L’autre grand intérêt du livre est aussi de dresser un état des lieux alarmant de la discrimination – de classe, de genre et de « race » – à l’œuvre dans le cinéma français, en montrant à quel point les institutions (CNC, Femis, producteurs) et toute la profession semblent sclérosées et fermées à toute forme de nouveauté émanant des périphéries. C’est bien connu, et je n’ai d’ailleurs cessé de le répéter depuis des années, la « grande famille du cinéma français » se résume pour l’essentiel à un microcosme parisien-petit-bourgeois-blanc-masculin…

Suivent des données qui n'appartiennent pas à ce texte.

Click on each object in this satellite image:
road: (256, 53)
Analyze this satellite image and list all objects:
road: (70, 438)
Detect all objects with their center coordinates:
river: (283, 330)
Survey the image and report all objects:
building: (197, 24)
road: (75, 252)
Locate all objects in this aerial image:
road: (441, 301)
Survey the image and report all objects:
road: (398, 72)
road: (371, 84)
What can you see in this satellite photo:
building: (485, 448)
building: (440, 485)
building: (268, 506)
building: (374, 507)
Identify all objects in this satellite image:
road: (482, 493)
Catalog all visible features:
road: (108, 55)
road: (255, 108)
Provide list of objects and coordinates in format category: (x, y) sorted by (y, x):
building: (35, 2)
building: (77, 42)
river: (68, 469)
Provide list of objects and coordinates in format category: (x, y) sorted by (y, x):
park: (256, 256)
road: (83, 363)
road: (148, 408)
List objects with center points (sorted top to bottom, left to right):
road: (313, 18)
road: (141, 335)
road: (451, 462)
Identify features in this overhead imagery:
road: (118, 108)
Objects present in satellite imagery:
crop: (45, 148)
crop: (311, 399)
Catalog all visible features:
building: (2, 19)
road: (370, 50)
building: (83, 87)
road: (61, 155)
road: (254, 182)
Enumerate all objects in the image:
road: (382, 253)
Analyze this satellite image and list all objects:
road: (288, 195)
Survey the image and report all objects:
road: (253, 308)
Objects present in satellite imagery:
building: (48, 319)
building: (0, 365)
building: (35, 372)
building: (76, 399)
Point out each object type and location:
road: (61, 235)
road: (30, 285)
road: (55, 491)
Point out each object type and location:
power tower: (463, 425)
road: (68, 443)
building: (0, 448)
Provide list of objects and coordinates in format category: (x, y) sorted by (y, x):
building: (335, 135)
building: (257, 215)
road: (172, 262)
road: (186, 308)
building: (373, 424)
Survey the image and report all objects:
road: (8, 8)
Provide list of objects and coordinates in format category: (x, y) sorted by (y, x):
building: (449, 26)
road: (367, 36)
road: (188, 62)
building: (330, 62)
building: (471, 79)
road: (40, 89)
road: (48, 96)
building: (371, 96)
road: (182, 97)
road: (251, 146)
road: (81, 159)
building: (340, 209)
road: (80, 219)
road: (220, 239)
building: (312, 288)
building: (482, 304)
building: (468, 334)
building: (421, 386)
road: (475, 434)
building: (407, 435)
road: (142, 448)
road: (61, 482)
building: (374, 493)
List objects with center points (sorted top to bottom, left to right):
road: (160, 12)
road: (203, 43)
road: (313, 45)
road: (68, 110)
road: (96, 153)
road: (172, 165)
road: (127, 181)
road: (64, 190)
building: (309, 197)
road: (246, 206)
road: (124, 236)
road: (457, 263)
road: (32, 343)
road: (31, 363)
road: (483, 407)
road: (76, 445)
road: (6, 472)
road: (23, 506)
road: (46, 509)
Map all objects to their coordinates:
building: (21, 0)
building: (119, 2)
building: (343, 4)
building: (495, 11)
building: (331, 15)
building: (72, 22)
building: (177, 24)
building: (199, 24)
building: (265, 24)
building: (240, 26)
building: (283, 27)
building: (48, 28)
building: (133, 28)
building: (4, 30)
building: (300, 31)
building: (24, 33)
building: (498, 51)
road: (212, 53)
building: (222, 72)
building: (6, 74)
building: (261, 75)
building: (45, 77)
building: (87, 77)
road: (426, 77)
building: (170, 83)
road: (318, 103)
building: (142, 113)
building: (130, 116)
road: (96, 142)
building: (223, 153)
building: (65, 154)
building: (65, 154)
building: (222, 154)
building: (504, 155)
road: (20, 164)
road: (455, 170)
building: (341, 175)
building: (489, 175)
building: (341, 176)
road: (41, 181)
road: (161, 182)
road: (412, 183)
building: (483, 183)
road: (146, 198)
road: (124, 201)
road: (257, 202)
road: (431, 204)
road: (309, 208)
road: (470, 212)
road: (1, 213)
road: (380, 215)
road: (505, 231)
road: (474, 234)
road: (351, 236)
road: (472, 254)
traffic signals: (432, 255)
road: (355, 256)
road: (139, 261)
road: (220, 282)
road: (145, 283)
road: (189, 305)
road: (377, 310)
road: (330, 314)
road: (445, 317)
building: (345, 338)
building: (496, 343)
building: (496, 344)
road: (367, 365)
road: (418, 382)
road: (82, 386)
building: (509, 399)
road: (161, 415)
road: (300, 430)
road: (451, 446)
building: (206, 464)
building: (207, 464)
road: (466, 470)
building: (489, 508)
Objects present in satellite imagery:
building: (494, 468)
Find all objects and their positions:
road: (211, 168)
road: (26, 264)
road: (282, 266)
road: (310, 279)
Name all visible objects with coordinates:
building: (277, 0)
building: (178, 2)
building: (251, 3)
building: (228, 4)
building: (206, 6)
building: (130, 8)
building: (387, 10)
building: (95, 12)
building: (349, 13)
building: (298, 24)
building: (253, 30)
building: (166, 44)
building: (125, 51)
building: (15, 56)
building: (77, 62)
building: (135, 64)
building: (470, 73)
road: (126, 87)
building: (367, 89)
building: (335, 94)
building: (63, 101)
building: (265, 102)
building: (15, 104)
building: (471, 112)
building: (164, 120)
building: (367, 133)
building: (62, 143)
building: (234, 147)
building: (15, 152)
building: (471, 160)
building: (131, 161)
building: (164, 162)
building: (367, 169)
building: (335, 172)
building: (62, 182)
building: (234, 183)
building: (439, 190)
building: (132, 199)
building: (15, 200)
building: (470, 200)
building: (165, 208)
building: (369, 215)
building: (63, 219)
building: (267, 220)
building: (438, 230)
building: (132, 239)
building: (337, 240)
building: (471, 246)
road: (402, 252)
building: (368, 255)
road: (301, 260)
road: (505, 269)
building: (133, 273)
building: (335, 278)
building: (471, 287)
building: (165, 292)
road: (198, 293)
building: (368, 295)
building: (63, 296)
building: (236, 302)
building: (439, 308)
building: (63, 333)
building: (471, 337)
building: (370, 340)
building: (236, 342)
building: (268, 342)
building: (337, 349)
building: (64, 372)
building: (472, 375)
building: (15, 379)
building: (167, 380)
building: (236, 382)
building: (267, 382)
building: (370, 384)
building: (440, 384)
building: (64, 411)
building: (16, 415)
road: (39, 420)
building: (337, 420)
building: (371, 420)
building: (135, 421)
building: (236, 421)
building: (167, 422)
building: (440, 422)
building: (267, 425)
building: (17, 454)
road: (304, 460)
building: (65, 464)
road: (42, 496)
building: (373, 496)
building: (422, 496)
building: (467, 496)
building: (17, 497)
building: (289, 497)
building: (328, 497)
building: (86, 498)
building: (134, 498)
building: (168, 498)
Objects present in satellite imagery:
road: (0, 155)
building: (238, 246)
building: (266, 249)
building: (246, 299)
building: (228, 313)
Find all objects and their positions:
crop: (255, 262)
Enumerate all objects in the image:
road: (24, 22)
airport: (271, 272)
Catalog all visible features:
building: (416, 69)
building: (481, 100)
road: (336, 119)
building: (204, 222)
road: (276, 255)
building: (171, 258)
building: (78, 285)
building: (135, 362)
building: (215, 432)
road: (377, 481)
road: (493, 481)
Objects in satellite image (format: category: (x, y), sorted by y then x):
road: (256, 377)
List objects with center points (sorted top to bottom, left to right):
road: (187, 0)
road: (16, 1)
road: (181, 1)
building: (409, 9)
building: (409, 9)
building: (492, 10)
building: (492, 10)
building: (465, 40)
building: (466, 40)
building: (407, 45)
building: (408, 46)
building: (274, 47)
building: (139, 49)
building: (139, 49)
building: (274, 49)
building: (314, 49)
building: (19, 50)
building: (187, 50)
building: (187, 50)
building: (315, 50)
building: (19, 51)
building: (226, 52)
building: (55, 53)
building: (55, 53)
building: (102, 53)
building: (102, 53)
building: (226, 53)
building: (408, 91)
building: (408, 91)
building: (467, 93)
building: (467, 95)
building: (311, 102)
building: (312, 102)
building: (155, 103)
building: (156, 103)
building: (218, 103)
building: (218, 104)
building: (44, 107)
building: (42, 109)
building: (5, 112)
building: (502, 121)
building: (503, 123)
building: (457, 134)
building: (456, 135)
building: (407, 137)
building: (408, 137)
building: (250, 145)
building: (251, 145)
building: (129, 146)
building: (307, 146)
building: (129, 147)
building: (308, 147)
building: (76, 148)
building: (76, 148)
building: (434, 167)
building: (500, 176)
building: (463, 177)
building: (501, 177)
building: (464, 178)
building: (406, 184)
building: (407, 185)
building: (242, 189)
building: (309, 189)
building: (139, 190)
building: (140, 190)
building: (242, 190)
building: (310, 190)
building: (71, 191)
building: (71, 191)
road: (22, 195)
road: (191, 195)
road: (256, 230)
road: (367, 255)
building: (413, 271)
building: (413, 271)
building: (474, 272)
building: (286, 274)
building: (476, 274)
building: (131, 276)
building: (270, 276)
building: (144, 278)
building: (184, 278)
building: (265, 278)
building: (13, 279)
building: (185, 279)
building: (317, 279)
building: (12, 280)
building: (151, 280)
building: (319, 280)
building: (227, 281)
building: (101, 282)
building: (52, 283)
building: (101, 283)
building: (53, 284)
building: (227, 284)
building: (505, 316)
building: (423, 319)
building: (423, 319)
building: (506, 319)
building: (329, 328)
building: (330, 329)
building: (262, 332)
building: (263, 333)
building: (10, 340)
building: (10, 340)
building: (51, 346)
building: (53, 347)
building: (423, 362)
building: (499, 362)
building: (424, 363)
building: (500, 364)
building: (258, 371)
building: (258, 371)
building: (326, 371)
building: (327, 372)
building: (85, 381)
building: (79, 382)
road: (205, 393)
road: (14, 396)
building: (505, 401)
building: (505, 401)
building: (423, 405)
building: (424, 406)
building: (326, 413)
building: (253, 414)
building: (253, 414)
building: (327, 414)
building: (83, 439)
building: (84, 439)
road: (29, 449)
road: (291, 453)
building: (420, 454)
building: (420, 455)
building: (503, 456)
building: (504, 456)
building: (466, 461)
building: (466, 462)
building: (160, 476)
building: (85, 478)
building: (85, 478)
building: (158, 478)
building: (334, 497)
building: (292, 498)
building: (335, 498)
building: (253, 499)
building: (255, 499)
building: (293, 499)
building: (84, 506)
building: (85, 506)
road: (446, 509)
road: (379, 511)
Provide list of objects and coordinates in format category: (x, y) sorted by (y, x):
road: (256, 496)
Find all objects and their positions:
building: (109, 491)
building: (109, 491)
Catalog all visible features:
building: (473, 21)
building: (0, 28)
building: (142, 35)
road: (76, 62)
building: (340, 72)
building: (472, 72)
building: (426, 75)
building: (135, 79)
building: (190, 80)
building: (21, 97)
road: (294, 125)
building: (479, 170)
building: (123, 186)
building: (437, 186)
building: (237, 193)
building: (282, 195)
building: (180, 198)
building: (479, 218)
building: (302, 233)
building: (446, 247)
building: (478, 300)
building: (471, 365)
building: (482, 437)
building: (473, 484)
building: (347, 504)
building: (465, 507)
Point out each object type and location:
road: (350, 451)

Enfin, ajoutons parmi les atouts de cet essai, que la prose est agréable à lire (je l’ai lu quasiment d’un trait) et que la démonstration repose sur quatre parties plutôt bien trouvées : « De la vision des autres à la représentation de soi » ou comment ce cinéma est né de la difficulté du cinéma français à donner une image positive – et réaliste – des minorités ; « Entrer par la fenêtre » qui raconte comment par la débrouille et les chemins de traverses (l’associatif, le web, etc.) ces auteurs autodidactes sont parvenus à réaliser leur rêve ; « Revanche filiale sur la société » s’intéresse plus particulièrement à la spécificité de cette nouvelle génération (leur double culture, leur cinéphilie buissonnière et parfois leur révolte), et « le cinéma de banlieue n’existe pas » s’attache enfin à démentir l’idée selon laquelle ce cinéma de la Double vague se réduirait à un cinéma « de banlieue » stéréotypé.
Pour autant, si cet essai décortique efficacement les mécanismes de discriminations sociaux et institutionnels auxquels se sont heurtés ces cinéastes, il laisse cependant de côté les questions formelles ayant trait à ces productions et n’ambitionne pas vraiment d’analyser d’un point de vue esthétique les films de cette nouvelle vague. Sans doute parce qu’il semble difficile de trouver des points communs stylistiques entre des films d’auteurs réalisés à l’arraché sans budget et des productions plus institutionnelles et grand public. Très clairement c’est l’approche sociologique et économique qui a prévalu ici. Un autre ouvrage reste donc à écrire sur la dimension plus formelle, esthétique, narrative, voire idéologique, de ce cinéma. Il n’en reste pas moins que Double vague est un ouvrage vivifiant, utile et engagé qui arrive à point nommé. C’est une pierre de plus dans la construction d’une nouvelle façon de concevoir le cinéma, la culture et la société que beaucoup d’entre nous appelons de nos vœux.